### Le document
○ ○ ○ ○ ○

Le lecteur de Ken Wilber a-t-il perçu à quel point la pensée postmoderne qu'il connaît comme French Theory est tout à fait étrangère à la démarche de Hegel ? La lecture de Ken Wilber ou de Mac Intosh donne à Hegel une place de choix tout en affirmant intégrer l'art de penser postmoderniste. Est-ce que la pensée intégrale tient alors assez compte du rejet postmoderne massif de toute pensée totalisante ? La dialectique n'est-elle pas totalisante par essence puisqu'elle veut toujours ramener l'individualisation plurielle à l'Un. Lisons Deleuze, par exemple, un des penseurs postmodernes les plus représentatifs : il présente et construit un Nietzsche d'abord anti-hégélien qui fait de l'individualisation, de la singularité plurielle la seule dimension immanente du réel. Intégrer une telle pensée dans une perspective non-duelle qui réhabilite l'unité de l'Être sans la trahir peut-il vraiment s'inscrire dans un système mental ?

La dialectique de Hegel, l'hyperdialectique ouverte et le mental illuminé.
La pensée intégrale quand elle considère la thèse et l'antithèse entend s'élever au-delà à une synthèse qui subsume les points de vue. Hegel se propose de penser l'Être et le Devenir, l'Un et le multiple.

○ ○ ○ ○ ○

### Entrées tirées d'une collection
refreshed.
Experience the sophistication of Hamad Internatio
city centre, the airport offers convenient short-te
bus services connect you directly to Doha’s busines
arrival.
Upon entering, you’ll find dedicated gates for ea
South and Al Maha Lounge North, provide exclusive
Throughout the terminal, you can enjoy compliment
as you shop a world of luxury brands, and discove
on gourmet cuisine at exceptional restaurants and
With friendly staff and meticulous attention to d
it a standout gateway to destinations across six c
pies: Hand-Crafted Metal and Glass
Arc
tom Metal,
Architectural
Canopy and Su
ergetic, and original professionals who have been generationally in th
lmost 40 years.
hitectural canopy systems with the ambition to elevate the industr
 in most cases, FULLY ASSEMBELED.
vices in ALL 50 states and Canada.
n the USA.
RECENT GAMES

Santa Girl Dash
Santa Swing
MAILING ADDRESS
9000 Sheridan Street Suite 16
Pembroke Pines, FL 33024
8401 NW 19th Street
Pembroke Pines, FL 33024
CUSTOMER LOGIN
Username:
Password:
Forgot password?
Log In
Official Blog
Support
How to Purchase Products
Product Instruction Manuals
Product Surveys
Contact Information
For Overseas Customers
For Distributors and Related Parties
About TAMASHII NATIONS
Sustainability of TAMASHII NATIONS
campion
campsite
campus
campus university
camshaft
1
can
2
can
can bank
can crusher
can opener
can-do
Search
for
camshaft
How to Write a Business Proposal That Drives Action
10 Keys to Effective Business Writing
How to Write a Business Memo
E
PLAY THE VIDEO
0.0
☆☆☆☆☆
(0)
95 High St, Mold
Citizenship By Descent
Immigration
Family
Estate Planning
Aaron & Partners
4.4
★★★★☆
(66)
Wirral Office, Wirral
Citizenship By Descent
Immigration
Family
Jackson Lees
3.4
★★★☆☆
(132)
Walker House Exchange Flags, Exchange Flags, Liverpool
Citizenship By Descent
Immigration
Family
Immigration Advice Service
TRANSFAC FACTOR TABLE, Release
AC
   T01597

○ ○ ○ ○ ○

### Questions à traiter
- a) D'après le texte sur Hegel et la pensée intégrale, que se propose de penser Hegel ?
- b) Poursuivez le texte sur Hegel et la pensée intégrale après sa dernière phrase.

### Réponses écrites
- a) L'Être et le Devenir, l'Un et le multiple.

- b)
On voit bien cependant que l'objection postmoderne d'une singularité n'est pas comprise par cette dialectique de Hegel. La singularité est réduite au contingent qui n'a aucun impact sur la révélation de l'Esprit dans l'histoire. Le penseur intégral peut recourir pour essayer de penser cette singularité toujours inassimilable de la traduire par la notion d'hyperdialectique :
 Ici il y a bien un mouvement d'intégration qui fait toujours malgré tout resurgir à des niveaux plus élevés de la singularité et de l'individualité dans la mesure où plusieurs points de vue synthétiques à partir d'une thèse et d'une antithèse sont possibles. L'hyperdialectique ressort aussi de l'idée que dans une perspective évolutive il n'y a pas de fin (comme sens et comme terme) de l'histoire contrairement aux visions dialectiques modernes de Hegel ou de Marx. Mais de fait cette pluralité et cette individualisation toujours ressurgissante d'où vient-elle ? L'approche de Bergson qui montre qu'au-delà de l'intelligence, il y a l'intuition créatrice peut nous inspirer une piste de réponse. L'union mystique à l'Être peut transformer l'intellect hyperdialectique en une conscience mentale illuminée où l'intuition perlerait de manière beaucoup moins éparse. Le sommet dialectique de l'art de penser moderne s'il assume complétement le postmodernisme et sa valorisation de la singularité serait le marche pied pour le développement d'une conscience mentale illuminée par l'intuition créatrice.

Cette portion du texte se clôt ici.